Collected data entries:
· · · · · · ·

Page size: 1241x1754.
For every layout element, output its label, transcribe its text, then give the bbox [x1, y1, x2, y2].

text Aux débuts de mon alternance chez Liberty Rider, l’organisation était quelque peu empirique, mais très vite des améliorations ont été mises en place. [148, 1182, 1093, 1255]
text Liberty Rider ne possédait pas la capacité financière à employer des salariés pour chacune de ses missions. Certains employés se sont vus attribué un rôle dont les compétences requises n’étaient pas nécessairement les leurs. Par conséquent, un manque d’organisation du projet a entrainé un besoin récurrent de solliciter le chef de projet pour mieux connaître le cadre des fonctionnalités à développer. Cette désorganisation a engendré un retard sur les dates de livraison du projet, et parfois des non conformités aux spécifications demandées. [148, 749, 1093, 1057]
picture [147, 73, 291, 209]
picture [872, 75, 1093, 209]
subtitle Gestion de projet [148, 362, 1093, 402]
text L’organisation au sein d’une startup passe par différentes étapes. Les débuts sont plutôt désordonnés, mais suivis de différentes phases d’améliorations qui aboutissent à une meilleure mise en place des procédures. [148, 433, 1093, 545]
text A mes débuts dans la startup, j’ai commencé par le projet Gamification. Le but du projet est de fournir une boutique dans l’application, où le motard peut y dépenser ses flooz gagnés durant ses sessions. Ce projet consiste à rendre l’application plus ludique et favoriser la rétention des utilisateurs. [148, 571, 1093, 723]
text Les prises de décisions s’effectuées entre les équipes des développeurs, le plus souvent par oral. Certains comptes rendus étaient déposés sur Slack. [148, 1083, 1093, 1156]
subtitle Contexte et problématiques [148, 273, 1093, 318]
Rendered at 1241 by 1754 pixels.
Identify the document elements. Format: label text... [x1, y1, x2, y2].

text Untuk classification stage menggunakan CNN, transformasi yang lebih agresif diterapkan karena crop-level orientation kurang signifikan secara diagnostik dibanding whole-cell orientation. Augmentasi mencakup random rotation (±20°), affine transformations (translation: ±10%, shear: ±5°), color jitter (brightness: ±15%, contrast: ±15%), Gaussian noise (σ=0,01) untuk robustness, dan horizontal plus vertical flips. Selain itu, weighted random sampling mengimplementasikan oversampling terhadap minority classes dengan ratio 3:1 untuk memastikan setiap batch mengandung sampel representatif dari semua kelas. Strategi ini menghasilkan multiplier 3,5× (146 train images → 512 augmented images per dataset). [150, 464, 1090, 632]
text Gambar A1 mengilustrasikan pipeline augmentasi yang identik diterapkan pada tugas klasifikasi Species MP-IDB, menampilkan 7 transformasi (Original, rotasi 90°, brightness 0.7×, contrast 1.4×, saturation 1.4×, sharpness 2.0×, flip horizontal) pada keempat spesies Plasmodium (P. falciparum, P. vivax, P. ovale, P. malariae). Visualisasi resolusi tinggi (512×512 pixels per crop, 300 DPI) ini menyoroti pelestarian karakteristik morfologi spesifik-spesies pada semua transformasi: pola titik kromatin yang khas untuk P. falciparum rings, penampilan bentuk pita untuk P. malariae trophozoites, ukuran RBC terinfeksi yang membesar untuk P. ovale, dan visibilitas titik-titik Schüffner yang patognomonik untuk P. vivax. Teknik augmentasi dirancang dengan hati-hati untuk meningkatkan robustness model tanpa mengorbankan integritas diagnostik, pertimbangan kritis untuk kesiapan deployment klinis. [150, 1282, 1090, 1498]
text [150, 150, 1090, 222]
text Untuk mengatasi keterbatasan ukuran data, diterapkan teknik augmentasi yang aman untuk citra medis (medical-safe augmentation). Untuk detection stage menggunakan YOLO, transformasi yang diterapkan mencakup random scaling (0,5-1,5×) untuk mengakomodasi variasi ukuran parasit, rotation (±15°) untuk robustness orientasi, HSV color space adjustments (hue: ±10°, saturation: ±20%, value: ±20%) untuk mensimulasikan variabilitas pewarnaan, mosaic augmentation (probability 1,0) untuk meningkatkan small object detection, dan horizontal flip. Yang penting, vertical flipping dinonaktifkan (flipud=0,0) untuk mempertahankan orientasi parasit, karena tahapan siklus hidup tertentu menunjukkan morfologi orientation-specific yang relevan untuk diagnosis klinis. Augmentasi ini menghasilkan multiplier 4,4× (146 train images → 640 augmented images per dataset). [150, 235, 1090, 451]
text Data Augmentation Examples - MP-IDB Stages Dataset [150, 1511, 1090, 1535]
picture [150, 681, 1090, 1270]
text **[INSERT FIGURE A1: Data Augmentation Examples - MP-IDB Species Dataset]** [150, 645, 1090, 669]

· · · · · · ·

■ **What the task asks**
Write out every line of the data again, exactly as it reads.

■ **Response below**
Page size: 1241x1754.
For every layout element, output its label, transcribe its text, then give the bbox [x1, y1, x2, y2].

text Aux débuts de mon alternance chez Liberty Rider, l’organisation était quelque peu empirique, mais très vite des améliorations ont été mises en place. [148, 1182, 1093, 1255]
text Liberty Rider ne possédait pas la capacité financière à employer des salariés pour chacune de ses missions. Certains employés se sont vus attribué un rôle dont les compétences requises n’étaient pas nécessairement les leurs. Par conséquent, un manque d’organisation du projet a entrainé un besoin récurrent de solliciter le chef de projet pour mieux connaître le cadre des fonctionnalités à développer. Cette désorganisation a engendré un retard sur les dates de livraison du projet, et parfois des non conformités aux spécifications demandées. [148, 749, 1093, 1057]
picture [147, 73, 291, 209]
picture [872, 75, 1093, 209]
subtitle Gestion de projet [148, 362, 1093, 402]
text L’organisation au sein d’une startup passe par différentes étapes. Les débuts sont plutôt désordonnés, mais suivis de différentes phases d’améliorations qui aboutissent à une meilleure mise en place des procédures. [148, 433, 1093, 545]
text A mes débuts dans la startup, j’ai commencé par le projet Gamification. Le but du projet est de fournir une boutique dans l’application, où le motard peut y dépenser ses flooz gagnés durant ses sessions. Ce projet consiste à rendre l’application plus ludique et favoriser la rétention des utilisateurs. [148, 571, 1093, 723]
text Les prises de décisions s’effectuées entre les équipes des développeurs, le plus souvent par oral. Certains comptes rendus étaient déposés sur Slack. [148, 1083, 1093, 1156]
subtitle Contexte et problématiques [148, 273, 1093, 318]
Rendered at 1241 by 1754 pixels.
Identify the document elements. Format: label text... [x1, y1, x2, y2].

text Untuk classification stage menggunakan CNN, transformasi yang lebih agresif diterapkan karena crop-level orientation kurang signifikan secara diagnostik dibanding whole-cell orientation. Augmentasi mencakup random rotation (±20°), affine transformations (translation: ±10%, shear: ±5°), color jitter (brightness: ±15%, contrast: ±15%), Gaussian noise (σ=0,01) untuk robustness, dan horizontal plus vertical flips. Selain itu, weighted random sampling mengimplementasikan oversampling terhadap minority classes dengan ratio 3:1 untuk memastikan setiap batch mengandung sampel representatif dari semua kelas. Strategi ini menghasilkan multiplier 3,5× (146 train images → 512 augmented images per dataset). [150, 464, 1090, 632]
text Gambar A1 mengilustrasikan pipeline augmentasi yang identik diterapkan pada tugas klasifikasi Species MP-IDB, menampilkan 7 transformasi (Original, rotasi 90°, brightness 0.7×, contrast 1.4×, saturation 1.4×, sharpness 2.0×, flip horizontal) pada keempat spesies Plasmodium (P. falciparum, P. vivax, P. ovale, P. malariae). Visualisasi resolusi tinggi (512×512 pixels per crop, 300 DPI) ini menyoroti pelestarian karakteristik morfologi spesifik-spesies pada semua transformasi: pola titik kromatin yang khas untuk P. falciparum rings, penampilan bentuk pita untuk P. malariae trophozoites, ukuran RBC terinfeksi yang membesar untuk P. ovale, dan visibilitas titik-titik Schüffner yang patognomonik untuk P. vivax. Teknik augmentasi dirancang dengan hati-hati untuk meningkatkan robustness model tanpa mengorbankan integritas diagnostik, pertimbangan kritis untuk kesiapan deployment klinis. [150, 1282, 1090, 1498]
text [150, 150, 1090, 222]
text Untuk mengatasi keterbatasan ukuran data, diterapkan teknik augmentasi yang aman untuk citra medis (medical-safe augmentation). Untuk detection stage menggunakan YOLO, transformasi yang diterapkan mencakup random scaling (0,5-1,5×) untuk mengakomodasi variasi ukuran parasit, rotation (±15°) untuk robustness orientasi, HSV color space adjustments (hue: ±10°, saturation: ±20%, value: ±20%) untuk mensimulasikan variabilitas pewarnaan, mosaic augmentation (probability 1,0) untuk meningkatkan small object detection, dan horizontal flip. Yang penting, vertical flipping dinonaktifkan (flipud=0,0) untuk mempertahankan orientasi parasit, karena tahapan siklus hidup tertentu menunjukkan morfologi orientation-specific yang relevan untuk diagnosis klinis. Augmentasi ini menghasilkan multiplier 4,4× (146 train images → 640 augmented images per dataset). [150, 235, 1090, 451]
text Data Augmentation Examples - MP-IDB Stages Dataset [150, 1511, 1090, 1535]
picture [150, 681, 1090, 1270]
text **[INSERT FIGURE A1: Data Augmentation Examples - MP-IDB Species Dataset]** [150, 645, 1090, 669]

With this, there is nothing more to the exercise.